Task objective: Take the line with "21: (354, 84, 4.43)" and every line after it in the data. Transcribe them exactly, through the last.
···
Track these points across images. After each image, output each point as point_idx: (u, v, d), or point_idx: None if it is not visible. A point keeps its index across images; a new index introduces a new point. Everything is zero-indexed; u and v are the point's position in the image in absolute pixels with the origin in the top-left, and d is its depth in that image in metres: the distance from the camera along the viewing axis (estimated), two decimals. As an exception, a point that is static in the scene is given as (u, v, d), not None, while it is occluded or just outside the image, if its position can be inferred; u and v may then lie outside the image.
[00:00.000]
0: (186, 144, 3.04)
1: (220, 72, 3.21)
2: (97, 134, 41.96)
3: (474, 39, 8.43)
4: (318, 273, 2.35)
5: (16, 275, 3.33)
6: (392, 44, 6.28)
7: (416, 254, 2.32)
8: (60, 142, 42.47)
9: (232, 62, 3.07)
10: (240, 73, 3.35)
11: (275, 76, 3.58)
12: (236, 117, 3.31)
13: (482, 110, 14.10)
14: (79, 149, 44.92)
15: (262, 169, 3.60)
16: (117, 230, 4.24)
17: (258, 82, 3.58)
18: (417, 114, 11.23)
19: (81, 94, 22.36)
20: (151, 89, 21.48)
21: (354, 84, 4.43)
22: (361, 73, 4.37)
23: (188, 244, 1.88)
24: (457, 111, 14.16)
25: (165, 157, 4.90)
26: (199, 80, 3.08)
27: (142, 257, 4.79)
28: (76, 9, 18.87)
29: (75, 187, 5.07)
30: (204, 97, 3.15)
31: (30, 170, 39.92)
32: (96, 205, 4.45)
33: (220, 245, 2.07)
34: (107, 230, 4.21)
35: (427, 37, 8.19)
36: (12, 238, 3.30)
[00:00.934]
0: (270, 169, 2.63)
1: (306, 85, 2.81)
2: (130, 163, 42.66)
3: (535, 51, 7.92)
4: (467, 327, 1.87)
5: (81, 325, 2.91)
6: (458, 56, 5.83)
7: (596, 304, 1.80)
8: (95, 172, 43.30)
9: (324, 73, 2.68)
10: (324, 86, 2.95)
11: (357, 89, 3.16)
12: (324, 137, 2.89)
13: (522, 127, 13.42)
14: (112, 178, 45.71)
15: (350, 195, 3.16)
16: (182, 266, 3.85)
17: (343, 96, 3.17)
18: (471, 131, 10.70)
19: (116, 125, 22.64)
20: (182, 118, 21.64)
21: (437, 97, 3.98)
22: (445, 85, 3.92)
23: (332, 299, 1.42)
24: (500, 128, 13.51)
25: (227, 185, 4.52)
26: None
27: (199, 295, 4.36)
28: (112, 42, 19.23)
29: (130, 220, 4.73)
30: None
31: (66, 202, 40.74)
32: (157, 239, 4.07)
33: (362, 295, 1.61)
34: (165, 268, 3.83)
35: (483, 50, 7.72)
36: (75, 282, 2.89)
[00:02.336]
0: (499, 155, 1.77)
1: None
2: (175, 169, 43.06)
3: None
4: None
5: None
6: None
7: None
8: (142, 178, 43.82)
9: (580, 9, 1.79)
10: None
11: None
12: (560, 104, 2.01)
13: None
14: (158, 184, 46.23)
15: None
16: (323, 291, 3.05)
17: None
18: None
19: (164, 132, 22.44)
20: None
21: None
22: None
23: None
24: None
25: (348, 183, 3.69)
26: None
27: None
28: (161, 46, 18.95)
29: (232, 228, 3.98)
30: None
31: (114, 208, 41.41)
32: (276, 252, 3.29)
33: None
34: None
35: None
···
Solution for this task:
21: (354, 84, 4.43)
22: (361, 73, 4.37)
23: (188, 244, 1.88)
24: (457, 111, 14.16)
25: (165, 157, 4.90)
26: (199, 80, 3.08)
27: (142, 257, 4.79)
28: (76, 9, 18.87)
29: (75, 187, 5.07)
30: (204, 97, 3.15)
31: (30, 170, 39.92)
32: (96, 205, 4.45)
33: (220, 245, 2.07)
34: (107, 230, 4.21)
35: (427, 37, 8.19)
36: (12, 238, 3.30)
[00:00.934]
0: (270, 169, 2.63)
1: (306, 85, 2.81)
2: (130, 163, 42.66)
3: (535, 51, 7.92)
4: (467, 327, 1.87)
5: (81, 325, 2.91)
6: (458, 56, 5.83)
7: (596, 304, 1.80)
8: (95, 172, 43.30)
9: (324, 73, 2.68)
10: (324, 86, 2.95)
11: (357, 89, 3.16)
12: (324, 137, 2.89)
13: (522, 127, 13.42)
14: (112, 178, 45.71)
15: (350, 195, 3.16)
16: (182, 266, 3.85)
17: (343, 96, 3.17)
18: (471, 131, 10.70)
19: (116, 125, 22.64)
20: (182, 118, 21.64)
21: (437, 97, 3.98)
22: (445, 85, 3.92)
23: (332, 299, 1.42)
24: (500, 128, 13.51)
25: (227, 185, 4.52)
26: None
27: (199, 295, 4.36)
28: (112, 42, 19.23)
29: (130, 220, 4.73)
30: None
31: (66, 202, 40.74)
32: (157, 239, 4.07)
33: (362, 295, 1.61)
34: (165, 268, 3.83)
35: (483, 50, 7.72)
36: (75, 282, 2.89)
[00:02.336]
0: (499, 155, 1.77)
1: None
2: (175, 169, 43.06)
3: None
4: None
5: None
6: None
7: None
8: (142, 178, 43.82)
9: (580, 9, 1.79)
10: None
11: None
12: (560, 104, 2.01)
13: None
14: (158, 184, 46.23)
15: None
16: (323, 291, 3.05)
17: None
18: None
19: (164, 132, 22.44)
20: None
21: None
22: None
23: None
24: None
25: (348, 183, 3.69)
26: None
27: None
28: (161, 46, 18.95)
29: (232, 228, 3.98)
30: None
31: (114, 208, 41.41)
32: (276, 252, 3.29)
33: None
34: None
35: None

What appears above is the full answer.